- Task brief -
Go through the records and extract every line with the word "linejoin".

++++ Extracted entries

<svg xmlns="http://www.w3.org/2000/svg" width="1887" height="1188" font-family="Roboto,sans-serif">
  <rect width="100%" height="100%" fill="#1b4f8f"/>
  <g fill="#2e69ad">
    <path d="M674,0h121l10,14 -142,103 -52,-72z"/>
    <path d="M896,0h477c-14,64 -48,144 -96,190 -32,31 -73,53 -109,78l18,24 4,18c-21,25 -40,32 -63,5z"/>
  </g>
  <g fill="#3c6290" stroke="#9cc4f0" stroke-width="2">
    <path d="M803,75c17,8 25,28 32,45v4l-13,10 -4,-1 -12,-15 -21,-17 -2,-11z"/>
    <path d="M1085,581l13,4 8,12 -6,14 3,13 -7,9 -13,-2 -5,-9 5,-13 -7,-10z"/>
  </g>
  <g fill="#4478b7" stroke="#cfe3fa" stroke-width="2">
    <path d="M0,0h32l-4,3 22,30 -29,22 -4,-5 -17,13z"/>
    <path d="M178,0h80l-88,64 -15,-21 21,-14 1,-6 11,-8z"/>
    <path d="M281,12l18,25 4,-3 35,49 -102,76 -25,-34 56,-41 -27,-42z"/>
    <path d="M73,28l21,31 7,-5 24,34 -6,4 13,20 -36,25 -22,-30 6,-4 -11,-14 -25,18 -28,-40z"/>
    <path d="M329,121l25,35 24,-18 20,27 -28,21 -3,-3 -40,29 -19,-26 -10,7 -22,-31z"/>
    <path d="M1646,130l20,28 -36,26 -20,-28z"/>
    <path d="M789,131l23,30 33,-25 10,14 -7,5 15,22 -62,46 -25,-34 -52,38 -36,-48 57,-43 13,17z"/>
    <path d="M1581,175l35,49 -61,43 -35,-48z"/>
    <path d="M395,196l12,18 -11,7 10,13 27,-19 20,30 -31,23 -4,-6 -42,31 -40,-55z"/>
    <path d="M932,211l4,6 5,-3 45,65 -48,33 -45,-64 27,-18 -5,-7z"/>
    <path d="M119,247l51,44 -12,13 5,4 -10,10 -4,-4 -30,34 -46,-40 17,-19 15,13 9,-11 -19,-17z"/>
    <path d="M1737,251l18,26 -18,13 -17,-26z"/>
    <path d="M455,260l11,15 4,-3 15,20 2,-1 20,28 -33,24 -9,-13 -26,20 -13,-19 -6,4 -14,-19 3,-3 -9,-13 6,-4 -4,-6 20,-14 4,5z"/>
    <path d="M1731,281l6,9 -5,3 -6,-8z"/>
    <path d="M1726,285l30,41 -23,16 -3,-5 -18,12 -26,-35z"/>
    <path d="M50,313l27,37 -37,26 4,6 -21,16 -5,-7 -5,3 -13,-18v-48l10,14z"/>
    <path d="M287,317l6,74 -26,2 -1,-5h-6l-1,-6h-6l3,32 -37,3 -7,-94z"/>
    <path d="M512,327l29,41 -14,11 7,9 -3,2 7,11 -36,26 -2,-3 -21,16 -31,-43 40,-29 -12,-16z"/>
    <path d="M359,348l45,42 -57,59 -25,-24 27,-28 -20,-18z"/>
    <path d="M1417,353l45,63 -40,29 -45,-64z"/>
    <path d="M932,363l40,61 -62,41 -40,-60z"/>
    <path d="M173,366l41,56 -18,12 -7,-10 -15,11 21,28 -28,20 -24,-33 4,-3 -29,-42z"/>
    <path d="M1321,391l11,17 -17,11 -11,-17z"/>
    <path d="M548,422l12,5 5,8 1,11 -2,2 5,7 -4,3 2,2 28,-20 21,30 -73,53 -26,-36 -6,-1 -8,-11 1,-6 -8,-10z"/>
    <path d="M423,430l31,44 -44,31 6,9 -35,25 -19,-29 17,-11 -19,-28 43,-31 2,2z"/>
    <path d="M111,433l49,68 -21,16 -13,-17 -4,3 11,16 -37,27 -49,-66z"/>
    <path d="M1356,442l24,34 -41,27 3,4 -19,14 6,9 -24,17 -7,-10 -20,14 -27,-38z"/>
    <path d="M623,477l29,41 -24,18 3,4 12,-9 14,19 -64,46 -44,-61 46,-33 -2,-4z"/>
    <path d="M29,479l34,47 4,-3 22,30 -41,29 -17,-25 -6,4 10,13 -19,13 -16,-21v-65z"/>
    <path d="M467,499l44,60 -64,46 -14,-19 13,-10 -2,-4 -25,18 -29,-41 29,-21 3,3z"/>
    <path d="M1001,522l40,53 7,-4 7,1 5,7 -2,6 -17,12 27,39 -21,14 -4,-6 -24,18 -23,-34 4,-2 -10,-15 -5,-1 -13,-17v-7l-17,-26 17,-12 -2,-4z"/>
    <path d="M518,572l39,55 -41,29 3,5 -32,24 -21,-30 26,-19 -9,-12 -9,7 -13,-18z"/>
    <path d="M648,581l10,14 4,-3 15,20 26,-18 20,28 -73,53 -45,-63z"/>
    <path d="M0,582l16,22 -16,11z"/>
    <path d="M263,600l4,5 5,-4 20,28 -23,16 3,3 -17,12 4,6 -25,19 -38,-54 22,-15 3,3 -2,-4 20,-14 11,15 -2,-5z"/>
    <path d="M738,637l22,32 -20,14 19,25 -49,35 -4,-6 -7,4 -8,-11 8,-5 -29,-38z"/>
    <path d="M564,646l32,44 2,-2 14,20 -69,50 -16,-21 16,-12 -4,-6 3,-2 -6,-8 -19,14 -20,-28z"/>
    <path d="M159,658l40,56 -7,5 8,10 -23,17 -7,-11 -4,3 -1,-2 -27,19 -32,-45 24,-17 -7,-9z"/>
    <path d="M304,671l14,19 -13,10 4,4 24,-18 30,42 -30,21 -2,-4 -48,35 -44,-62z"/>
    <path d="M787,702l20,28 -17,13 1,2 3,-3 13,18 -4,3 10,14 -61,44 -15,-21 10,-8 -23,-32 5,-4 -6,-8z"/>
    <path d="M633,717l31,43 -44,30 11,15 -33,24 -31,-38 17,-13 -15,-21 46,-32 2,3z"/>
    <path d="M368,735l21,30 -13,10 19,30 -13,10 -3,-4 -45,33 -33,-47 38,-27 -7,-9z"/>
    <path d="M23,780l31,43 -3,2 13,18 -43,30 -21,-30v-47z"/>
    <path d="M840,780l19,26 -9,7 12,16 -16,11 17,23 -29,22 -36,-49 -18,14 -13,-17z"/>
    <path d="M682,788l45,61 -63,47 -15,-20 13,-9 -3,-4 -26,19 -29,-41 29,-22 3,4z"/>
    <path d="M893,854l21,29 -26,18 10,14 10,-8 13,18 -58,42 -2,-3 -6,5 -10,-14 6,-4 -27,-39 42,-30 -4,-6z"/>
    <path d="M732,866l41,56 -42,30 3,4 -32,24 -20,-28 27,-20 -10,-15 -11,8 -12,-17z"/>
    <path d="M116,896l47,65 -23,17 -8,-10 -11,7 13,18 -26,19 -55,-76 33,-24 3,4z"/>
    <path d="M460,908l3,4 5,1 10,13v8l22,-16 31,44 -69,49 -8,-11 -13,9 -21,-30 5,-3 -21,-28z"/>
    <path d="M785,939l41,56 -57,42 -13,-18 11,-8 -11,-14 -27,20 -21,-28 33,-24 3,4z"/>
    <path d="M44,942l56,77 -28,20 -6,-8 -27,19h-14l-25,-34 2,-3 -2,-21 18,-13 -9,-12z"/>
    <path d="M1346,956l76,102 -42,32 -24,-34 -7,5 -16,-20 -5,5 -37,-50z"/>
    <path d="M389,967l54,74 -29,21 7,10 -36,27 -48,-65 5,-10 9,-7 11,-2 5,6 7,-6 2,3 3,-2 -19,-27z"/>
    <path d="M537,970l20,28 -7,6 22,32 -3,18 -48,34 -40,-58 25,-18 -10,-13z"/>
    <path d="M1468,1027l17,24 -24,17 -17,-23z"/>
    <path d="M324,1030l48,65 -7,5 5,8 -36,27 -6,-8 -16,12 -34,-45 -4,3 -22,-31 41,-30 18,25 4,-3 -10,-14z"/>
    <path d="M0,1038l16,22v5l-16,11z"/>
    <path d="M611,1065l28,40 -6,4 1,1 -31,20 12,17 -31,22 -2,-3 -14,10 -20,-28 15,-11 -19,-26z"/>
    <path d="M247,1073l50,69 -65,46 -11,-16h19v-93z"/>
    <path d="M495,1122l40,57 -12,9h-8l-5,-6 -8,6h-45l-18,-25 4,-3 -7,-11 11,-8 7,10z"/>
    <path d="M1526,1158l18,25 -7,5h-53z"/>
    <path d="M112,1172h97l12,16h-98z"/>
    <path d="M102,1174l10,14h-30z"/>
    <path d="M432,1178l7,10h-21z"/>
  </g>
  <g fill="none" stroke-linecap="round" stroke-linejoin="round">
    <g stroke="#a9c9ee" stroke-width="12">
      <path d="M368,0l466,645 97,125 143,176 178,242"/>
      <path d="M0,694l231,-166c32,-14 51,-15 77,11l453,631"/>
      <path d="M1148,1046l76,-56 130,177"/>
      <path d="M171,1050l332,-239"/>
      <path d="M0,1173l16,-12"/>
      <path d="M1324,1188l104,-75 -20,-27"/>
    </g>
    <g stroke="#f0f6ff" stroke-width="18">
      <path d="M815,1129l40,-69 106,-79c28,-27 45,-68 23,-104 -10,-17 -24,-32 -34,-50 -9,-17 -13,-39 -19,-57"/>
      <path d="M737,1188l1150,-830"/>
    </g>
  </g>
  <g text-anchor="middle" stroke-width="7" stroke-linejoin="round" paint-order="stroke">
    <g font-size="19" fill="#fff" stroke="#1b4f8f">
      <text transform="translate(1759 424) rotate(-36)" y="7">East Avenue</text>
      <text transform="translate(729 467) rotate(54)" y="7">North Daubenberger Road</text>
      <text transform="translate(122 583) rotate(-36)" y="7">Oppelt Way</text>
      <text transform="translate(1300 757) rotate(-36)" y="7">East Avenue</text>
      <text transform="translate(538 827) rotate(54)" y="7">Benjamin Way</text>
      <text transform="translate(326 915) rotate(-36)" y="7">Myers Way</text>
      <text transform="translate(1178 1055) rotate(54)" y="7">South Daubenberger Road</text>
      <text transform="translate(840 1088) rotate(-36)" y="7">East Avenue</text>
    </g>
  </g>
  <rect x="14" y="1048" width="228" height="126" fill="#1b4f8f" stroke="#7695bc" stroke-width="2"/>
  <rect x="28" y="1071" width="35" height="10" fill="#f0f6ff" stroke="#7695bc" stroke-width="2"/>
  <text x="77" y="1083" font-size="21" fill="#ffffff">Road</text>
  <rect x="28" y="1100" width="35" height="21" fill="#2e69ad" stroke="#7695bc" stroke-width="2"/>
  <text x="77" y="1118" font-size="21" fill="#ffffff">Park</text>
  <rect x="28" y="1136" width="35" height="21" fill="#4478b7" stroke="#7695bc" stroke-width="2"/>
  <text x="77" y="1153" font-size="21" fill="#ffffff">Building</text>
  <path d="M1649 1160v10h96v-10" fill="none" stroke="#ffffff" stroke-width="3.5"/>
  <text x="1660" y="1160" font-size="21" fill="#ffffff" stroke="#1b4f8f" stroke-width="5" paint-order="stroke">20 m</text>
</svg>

++++++++

- Result of the task -
  <g fill="none" stroke-linecap="round" stroke-linejoin="round">
  <g text-anchor="middle" stroke-width="7" stroke-linejoin="round" paint-order="stroke">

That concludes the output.